Em Dash (—) When to Use an Em Dash (Long Dash)

What is em dash (—)?  Learn how and when to use em dash (long dash) with example sentences and ESL images. The dash is one of the most important punctuation marks in the English language.

Em Dash

What Is an Em Dash?

An em dash (—) is what comes to mind of most people when they hear the word “dash”. It’s longer than an en dash or a hyphen and it has a variety of uses in a sentence. If you don’t want to use parentheses or colons, you can substitute them with a long dash. They are also great if you want to emphasize or clarify something. The important thing is to not overuse them: you shouldn’t put more than two em dashes in the same sentence.

If you’re wondering how did this punctuation mark get its name, there’s a pretty logical explanation. The thing is, it’s the same width as the letter M, and that is why it’s called an em dash. In contrast, the en dash (–) has the same width as the letter N.

* **Your instructions**
Continue the explanation of the em dash, picking up after its final sentence. The records that come next are separate material and have no connection to the text on the em dash.

* **Collection entries**
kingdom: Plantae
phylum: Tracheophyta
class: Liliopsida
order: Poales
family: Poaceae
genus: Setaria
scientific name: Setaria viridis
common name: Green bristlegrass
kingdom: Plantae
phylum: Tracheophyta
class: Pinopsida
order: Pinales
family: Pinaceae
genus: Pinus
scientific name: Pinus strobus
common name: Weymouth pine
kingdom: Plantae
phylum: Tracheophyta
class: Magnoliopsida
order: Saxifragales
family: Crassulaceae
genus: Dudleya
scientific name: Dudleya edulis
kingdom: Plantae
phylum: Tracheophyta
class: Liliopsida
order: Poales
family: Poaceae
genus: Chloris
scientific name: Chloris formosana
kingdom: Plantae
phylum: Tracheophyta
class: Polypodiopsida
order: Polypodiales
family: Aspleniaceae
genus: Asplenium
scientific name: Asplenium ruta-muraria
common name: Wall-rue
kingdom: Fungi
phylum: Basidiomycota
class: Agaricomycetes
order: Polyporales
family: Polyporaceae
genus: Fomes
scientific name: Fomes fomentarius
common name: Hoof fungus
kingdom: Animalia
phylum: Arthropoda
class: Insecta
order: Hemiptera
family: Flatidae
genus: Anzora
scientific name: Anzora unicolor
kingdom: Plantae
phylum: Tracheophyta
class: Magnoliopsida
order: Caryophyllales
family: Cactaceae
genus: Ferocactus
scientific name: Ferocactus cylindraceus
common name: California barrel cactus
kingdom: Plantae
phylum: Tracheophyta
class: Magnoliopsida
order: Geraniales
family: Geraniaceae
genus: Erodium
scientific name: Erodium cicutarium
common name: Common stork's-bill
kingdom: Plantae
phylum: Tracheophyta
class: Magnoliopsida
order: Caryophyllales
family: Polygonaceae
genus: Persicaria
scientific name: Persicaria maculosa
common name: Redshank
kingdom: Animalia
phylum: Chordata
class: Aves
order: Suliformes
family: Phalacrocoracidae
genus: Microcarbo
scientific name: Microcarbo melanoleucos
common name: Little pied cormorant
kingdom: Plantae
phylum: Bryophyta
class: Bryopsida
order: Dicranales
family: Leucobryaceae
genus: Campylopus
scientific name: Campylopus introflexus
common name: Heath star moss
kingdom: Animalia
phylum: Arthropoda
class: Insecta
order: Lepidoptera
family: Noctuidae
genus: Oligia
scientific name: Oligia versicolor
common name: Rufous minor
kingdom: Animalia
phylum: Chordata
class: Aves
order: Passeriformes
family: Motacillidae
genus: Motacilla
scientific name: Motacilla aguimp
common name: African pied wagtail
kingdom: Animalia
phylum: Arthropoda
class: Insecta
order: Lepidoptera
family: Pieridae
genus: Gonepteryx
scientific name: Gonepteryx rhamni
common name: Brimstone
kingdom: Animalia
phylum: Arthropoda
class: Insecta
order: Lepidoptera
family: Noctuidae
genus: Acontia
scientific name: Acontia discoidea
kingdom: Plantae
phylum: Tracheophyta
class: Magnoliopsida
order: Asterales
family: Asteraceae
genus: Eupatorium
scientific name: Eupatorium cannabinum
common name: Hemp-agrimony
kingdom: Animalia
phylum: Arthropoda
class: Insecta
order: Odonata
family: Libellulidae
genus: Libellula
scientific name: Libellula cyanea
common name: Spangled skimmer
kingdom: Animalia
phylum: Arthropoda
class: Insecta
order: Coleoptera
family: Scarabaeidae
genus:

* **Response below**
When To Use an Em Dash?

An em dash is a very versatile punctuation mark and, when used correctly, it can make the sentence clearer and easier to understand. Here are its most popular uses:

An em dash instead of parentheses

If you want to put emphasis on parenthetical information, one of the things you can do is use M dashes instead. Keep in mind that the use of em dashes goes better in informal speech, so, if your writing is formal, it might be best to stick with parentheses.

When you have parentheses in the middle of the sentence, you need to use two em dashes, omitting the surrounding punctuation. For example, the following sentences have identical meanings and are both correct:

  • When the teacher found all the grammar mistakes (more than ten on a single page) in Jimmy’s homework, he had to give him an F.
  • When the teacher found all the grammar mistakes—more than ten on a single page—in Jimmy’s homework, he had to give him an F.

However, if you have parentheses at the end of the sentence, only one em dash is needed.

  • I met him when I was shopping (or, rather, aimlessly wandering around the store).
  • I met him when I was shopping—or, rather, aimlessly wandering around the store.

An em dash instead of a colon

To put emphasis on the conclusion of the sentence, using a long dash is a good idea. Still, remember that a colon would be more formal than an em dash, so be sure to check if em dashes match your style of writing.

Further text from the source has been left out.